Contaba con tan solo 20 años cuando un joven Pasteur, con más ambiciones artísticas que científicas, descubrió la dualidad del ácido tartárico tras doctorarse en Ciencias en la Facultad de París por la insistencia de su padre, a pesar de sus bajas calificaciones en Química. Este hallazgo de la dualidad, de que no todo es blanco o negro, y la gama de grises que experimenta toda materia con el paso del tiempo, le sirvió para su siguiente gran descubrimiento. Pasteur no creía en la casualidad de los hechos y rebatió la teoría, muy popular hasta entonces, de la generación espontánea.

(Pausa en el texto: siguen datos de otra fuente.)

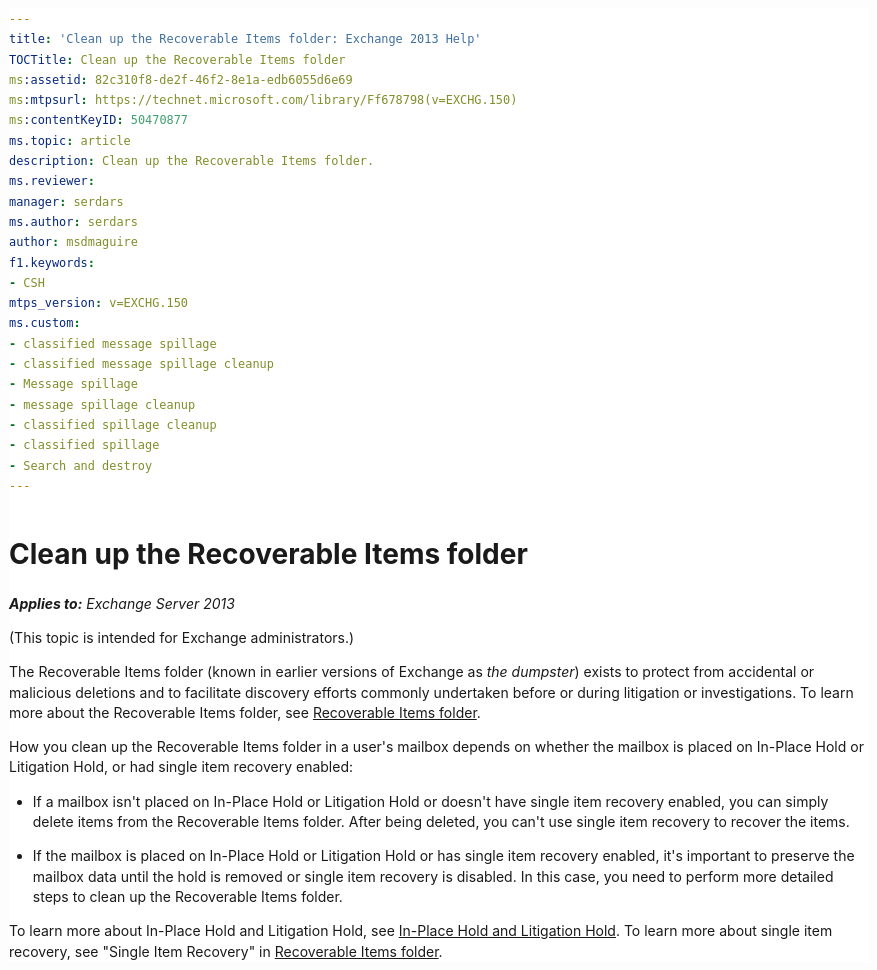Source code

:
 ```yaml
---
title: 'Clean up the Recoverable Items folder: Exchange 2013 Help'
TOCTitle: Clean up the Recoverable Items folder
ms:assetid: 82c310f8-de2f-46f2-8e1a-edb6055d6e69
ms:mtpsurl: https://technet.microsoft.com/library/Ff678798(v=EXCHG.150)
ms:contentKeyID: 50470877
ms.topic: article
description: Clean up the Recoverable Items folder.
ms.reviewer: 
manager: serdars
ms.author: serdars
author: msdmaguire
f1.keywords:
- CSH
mtps_version: v=EXCHG.150
ms.custom:
- classified message spillage
- classified message spillage cleanup
- Message spillage
- message spillage cleanup
- classified spillage cleanup
- classified spillage
- Search and destroy
---
```


# Clean up the Recoverable Items folder

_**Applies to:** Exchange Server 2013_

(This topic is intended for Exchange administrators.)

The Recoverable Items folder (known in earlier versions of Exchange as _the dumpster_) exists to protect from accidental or malicious deletions and to facilitate discovery efforts commonly undertaken before or during litigation or investigations. To learn more about the Recoverable Items folder, see [Recoverable Items folder](recoverable-items-folder-exchange-2013-help.md).

How you clean up the Recoverable Items folder in a user's mailbox depends on whether the mailbox is placed on In-Place Hold or Litigation Hold, or had single item recovery enabled:

- If a mailbox isn't placed on In-Place Hold or Litigation Hold or doesn't have single item recovery enabled, you can simply delete items from the Recoverable Items folder. After being deleted, you can't use single item recovery to recover the items.

- If the mailbox is placed on In-Place Hold or Litigation Hold or has single item recovery enabled, it's important to preserve the mailbox data until the hold is removed or single item recovery is disabled. In this case, you need to perform more detailed steps to clean up the Recoverable Items folder.

To learn more about In-Place Hold and Litigation Hold, see [In-Place Hold and Litigation Hold](../ExchangeOnline/security-and-compliance/in-place-and-litigation-holds.md). To learn more about single item recovery, see "Single Item Recovery" in [Recoverable Items folder](recoverable-items-folder-exchange-2013-help.md).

Louis Pasteur estaba investigando la fermentación del vino cuando observó, a través del microscopio, que en aquel proceso considerado espontáneo e inevitable, intervenían en efecto dos tipos distintos de levaduras que modificaban el caldo por completo. Uno producía el alcohol; el otro, el ácido láctico que agriaba el vino. Por medio de cubas bien cerradas –predecesoras del autoclave– sometidas a altas temperaturas durante cortos periodos de tiempo –una vez superado el rechazo inicial de calentar el vino–, encontró la manera de eliminar los microorganismos que degradan la materia: había inventado la pasteurización, el proceso fundamental que garantiza hasta día de hoy la seguridad de todos los procesos médicos y alimentarios del mundo.
Tras esto, fue contactado por el Gobierno francés para tratar de erradicar la enfermedad que afectaba a los gusanos de seda del sur de Francia. Él desconocía por completo este campo, pero confió en el método científico y consiguió descifrar, no una causa, sino varias, tanto en los gusanos como en su fuente de alimentación, las moreras, que permitieron aislar el foco del problema para eliminarlo y salvar un grupo sano que comenzó a producir beneficios para los productores por primera vez en décadas. La noticia dio la vuelta al mundo. Su fama había alcanzado la cota planetaria.
Hoy sabemos que las partículas más pequeñas pueden ser las más dañinas, pero esa idea de contagio invisible era muy difícil de hacer entender en una población carente de higiene y anclada todavía en teorías médicas muy desfasadas, de la misma manera que nos costó creer, cien años después, en las ondas que nos llevaron internet. Pasteur demostró, con sus hallazgos, que todos los procesos orgánicos y muchas de las enfermedades que padecemos son el efecto visible de una causa que puede buscarse y eliminarse mediante un tratamiento específico, este es el principio de la medicina científica, y no la deriva de los tratamientos al azar. Tan solo una vez le sirvió ese azar.
Cuenta la leyenda que, en 1880, Pasteur se encontraba haciendo experimentos con pollos para determinar la transmisión de la cólera aviar cuando encargó a su ayudante, Chamberland, la tarea de inocular a las aves un cultivo de la bacteria mientras él se iba de vacaciones; pero el ayudante se olvidó y, a su vuelta, el cultivo de bacterias continuaba donde lo dejaron, ya muy debilitado.
Sin embargo, Pasteur estaba al tanto de los trabajos de Edward Jenner con la vacuna de la viruela y decidió seguir adelante con el proceso. Los animales desarrollaron algunos síntomas y una versión leve de la enfermedad, y finalmente sobrevivieron. Fue así como se descubrieron las primeras vacunas imitables en el laboratorio. A partir de ese momento no haría falta contar con un vector, las propias bacterias de la enfermedad podían ser utilizadas para salvar vidas.